Thousands of telegrams from all over the Soviet Union urged the judge to show no mercy for Pavlik's killers. The Soviet government declared Pavlik Morozov a glorious martyr who had been murdered by reactionaries. Statues of him were built, and numerous schools and youth groups were named in his honour. An opera and numerous songs were written about him. Gerasimovka's school, which Morozov attended, became a shrine and children from all over the Soviet Union went on school excursions to visit it.

During the investigation of Trofim Morozov's case, his wife, Tatiana Morozova, stated that Trofim used to beat her and also brought home valuables received as payment for selling forged documents. According to this testimony, Pavel, who was only 13 at that time, merely confirmed evidence given by his mother.

Later research and controversy[edit]

Evidence has emerged since the dissolution of the Soviet Union of the fabrication of the Pavlik Morozov legend.

In the mid-1980s, Yuri Druzhnikov, a dissident writer expelled from the Soviet Writers' Union, performed an investigation, met with surviving eyewitnesses, and wrote a documentary exposé about Pavlik. Originally circulated through the samizdat, it was published in Russian in the United Kingdom in 1988 and soon thereafter translated into several languages. The first English translation appeared in 1996 under the title "Informer 001: The Myth of Pavlik Morozov."

In his book, Druzhnikov disputes every aspect of the Soviet propaganda version of Pavlik's life. For example, different sources in Soviet literature list different ages for Pavlik at death, and show photographs of different boys. Pavlik was not a Pioneer when he was killed. According to the Soviet version, Pavlik's grandfather was responsible for his murder; according to Druzhnikov, the grandfather was heartbroken about the death of Pavlik, organized the search when the boy went missing, and maintained his innocence during the trial. While not saying it outright, Druzhnikov hints that Pavlik was killed by a GPU officer, whom Druzhnikov met while doing his research.
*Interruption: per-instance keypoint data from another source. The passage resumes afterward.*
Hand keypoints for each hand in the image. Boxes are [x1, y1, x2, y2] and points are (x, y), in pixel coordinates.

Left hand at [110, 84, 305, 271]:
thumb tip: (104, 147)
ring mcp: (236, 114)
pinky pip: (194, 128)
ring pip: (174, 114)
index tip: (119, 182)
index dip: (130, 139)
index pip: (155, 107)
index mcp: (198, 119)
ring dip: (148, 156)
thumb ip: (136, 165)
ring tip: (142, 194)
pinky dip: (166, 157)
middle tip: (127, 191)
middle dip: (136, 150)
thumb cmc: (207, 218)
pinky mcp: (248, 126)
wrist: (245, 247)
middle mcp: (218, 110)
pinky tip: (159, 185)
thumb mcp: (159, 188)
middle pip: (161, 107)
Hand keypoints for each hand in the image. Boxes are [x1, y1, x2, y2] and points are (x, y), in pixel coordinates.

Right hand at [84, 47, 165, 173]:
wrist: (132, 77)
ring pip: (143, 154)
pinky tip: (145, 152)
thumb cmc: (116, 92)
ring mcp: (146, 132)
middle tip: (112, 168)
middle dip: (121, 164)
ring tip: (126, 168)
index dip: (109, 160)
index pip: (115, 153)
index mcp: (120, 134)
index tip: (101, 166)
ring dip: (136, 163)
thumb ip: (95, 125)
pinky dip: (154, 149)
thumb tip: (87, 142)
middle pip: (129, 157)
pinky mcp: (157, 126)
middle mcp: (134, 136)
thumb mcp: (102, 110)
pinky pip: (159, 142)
Pavlik Morozov (second row, in the middle) on the only surviving photograph of him.

In her 2005 book, Comrade Pavlik: The Rise and Fall of a Soviet Boy Hero, Catriona Kelly agrees with Druzhnikov that the official version of the account is almost wholly fictional, the evidence sketchy and based mostly on second-hand reports by alleged witnesses, and that Pavlik did not inform on his parents but was murdered after a mundane squabble. Kelly also shows how the official version's emphasis shifted to suit the changing times and propaganda lines: in some accounts, Pavlik's father's crime was not forging the documents, but hoarding grain; in others, he was denounced not to the secret police, but to the schoolteacher. In some accounts, the method of Pavlik's death was decapitation by saw. The one surviving photograph of him shows a malnourished child, who bears almost no resemblance to the statues and pictures in children's books. It has also been said that he was nearly illiterate and was coerced to inform on his father by his mother, after Pavlik's father deserted the family.
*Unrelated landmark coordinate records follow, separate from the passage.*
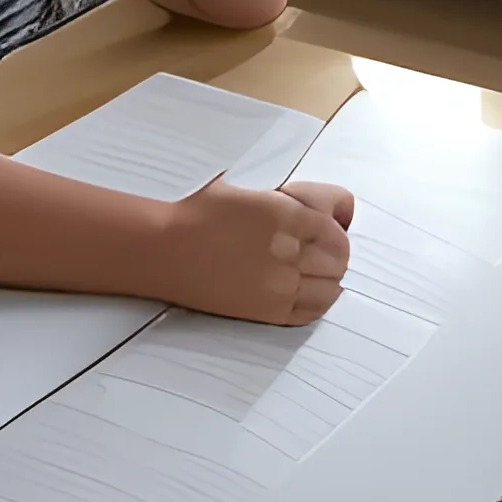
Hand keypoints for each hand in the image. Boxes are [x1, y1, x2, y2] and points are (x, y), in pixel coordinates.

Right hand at [153, 178, 353, 324]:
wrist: (163, 248)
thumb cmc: (197, 211)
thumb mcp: (247, 188)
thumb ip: (285, 198)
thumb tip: (316, 206)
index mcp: (284, 214)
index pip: (336, 231)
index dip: (338, 232)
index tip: (331, 232)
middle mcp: (287, 250)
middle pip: (337, 260)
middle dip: (334, 255)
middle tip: (325, 252)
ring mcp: (278, 283)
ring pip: (330, 288)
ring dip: (329, 279)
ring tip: (318, 273)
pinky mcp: (266, 310)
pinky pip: (310, 312)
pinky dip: (318, 303)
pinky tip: (311, 293)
Kelly, who had access to the official archives of the case, states that Druzhnikov's theory that Pavlik was killed by the GPU is unlikely. Druzhnikov accused Kelly of extensive plagiarism from his book, and also of "dependence on those who have given her access to archives", i.e. from employees of the FSB - successors of the GPU.[2] Kelly published an extensive reply in Russian in the journal Voprosy literatury.[3]

According to the most recent research, Gerasimovka was described in the Soviet press as a "kulak nest" because all its villagers refused to join the kolkhoz, a state-controlled collective farm during the collectivization. Pavlik informed on neighbours when they did something wrong, including his own father who left the family for another woman.[1] Pavlik was not a Pioneer, although he wanted to be one. Kelly believes there is no evidence that the family was involved in the murder of the boy, and that it was probably a work of other teenagers with whom Pavlik had a squabble over a gun.[1]